Helen Zille is closing her account on ‘hate-filled’ Twitter

helen zille twitter

Helen Zille is saying goodbye to Twitter. Well, kind of.

The former mayor of Cape Town, Premier of the Western Cape and leader of the DA announced her plans on Monday, calling into question Twitter’s validity as a conversation platform.

Helen Zille says goodbye to Twitter

After the grotesque treatment of my grand-daughter on Twitter ydy, I am closing this account,” she began a seven-tweet thread.

“I say goodbye to some of my followers, and good riddance to the haters, bots and sock-puppets that constitute such a large percentage of my 1.4-million plus followers.”

She noted that Twitter “has degenerated into a platform for irrationality and mob-lynching“.

Everything that can be distorted and twisted for a hate-filled agenda, is used for the purpose of manufacturing outrage and inflicting maximum damage.

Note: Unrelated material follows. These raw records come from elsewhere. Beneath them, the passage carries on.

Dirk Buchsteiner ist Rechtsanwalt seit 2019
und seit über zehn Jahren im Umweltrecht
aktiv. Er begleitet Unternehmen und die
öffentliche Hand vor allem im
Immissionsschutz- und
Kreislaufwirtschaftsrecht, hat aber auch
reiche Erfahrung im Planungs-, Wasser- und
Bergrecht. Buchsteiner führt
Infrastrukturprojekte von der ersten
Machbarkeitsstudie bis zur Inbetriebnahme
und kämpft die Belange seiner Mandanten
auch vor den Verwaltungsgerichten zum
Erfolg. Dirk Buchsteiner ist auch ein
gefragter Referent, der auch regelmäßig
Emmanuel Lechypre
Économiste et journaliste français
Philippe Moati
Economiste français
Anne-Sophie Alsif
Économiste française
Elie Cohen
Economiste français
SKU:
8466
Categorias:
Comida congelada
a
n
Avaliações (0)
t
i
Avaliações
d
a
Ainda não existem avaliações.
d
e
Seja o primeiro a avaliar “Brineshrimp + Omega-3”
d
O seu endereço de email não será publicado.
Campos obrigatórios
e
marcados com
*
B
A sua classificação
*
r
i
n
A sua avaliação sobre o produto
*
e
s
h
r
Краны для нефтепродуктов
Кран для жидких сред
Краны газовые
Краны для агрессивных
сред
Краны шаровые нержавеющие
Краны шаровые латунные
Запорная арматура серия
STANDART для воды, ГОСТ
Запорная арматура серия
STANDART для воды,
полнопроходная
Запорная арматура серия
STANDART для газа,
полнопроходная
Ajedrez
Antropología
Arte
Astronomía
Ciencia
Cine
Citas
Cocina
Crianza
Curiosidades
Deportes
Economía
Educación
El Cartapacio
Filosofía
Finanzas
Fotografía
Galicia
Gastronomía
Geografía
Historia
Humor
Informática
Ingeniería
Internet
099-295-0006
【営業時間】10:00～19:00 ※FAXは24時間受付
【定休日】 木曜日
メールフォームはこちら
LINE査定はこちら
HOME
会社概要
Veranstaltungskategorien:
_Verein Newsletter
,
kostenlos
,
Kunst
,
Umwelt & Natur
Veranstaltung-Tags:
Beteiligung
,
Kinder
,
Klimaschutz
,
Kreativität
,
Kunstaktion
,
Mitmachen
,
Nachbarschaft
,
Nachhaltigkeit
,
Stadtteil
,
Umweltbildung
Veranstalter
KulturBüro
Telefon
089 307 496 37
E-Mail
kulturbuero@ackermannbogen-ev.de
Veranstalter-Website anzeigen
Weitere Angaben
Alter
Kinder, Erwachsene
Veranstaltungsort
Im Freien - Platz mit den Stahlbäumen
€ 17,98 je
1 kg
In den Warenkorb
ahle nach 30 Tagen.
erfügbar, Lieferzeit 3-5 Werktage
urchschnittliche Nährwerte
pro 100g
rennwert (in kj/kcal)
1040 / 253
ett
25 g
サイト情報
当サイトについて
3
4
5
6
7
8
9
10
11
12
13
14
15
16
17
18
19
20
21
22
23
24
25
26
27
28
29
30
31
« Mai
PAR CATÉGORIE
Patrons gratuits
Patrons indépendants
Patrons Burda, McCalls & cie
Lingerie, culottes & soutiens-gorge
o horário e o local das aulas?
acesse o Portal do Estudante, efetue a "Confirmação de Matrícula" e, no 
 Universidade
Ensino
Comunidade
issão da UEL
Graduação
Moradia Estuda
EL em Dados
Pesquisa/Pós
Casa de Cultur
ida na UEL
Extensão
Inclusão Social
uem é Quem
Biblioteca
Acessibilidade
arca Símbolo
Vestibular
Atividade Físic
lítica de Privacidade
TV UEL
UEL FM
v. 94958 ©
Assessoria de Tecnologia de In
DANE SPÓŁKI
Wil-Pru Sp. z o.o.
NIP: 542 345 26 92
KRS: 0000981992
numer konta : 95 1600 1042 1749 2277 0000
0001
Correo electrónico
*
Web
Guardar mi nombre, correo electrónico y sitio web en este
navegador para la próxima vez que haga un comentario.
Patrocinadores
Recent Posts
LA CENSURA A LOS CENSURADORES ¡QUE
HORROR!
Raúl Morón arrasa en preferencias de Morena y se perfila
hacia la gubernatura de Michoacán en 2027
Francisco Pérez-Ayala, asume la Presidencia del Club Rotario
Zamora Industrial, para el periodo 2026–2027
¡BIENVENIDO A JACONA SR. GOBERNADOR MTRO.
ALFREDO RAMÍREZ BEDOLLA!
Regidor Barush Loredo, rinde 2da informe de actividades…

It has degenerated into a space of distortion, de-contextualisation, demonization, de-legitimation and double standards,” she added in a subsequent tweet.

Zille was often called out for her tweets on topics like colonialism, and white privilege.

Instead of democratising debate, it has severely curtailed freedom of speech and discussion,” she continues.

“It emboldens your enemies and silences your friends. It is a space where the best lack all conviction and the worst are full of passionate intensity, as Yeats so aptly put it.”

Zille confirmed that she won’t leave Twitter entirely, and will instead close her current account.

At the time of writing, around six hours after her statements, her account remains accessible to all on Twitter. It’s not clear if Zille will follow through with these threats.

She’s not the last South African politician who has threatened to leave the platform recently either.

South African politicians and Twitter

Finance minister Tito Mboweni called Twitter “abusive” and announced he would be taking a “personal break” from the platform late last year.

That hiatus lasted all but a few weeks.

For other politicians, Twitter continues to be the forefront of their online social campaigns.

South Africa’s president Cyril Ramaphosa has found that the platform can be fickle, embracing their rise one day, and chastising their reign the next.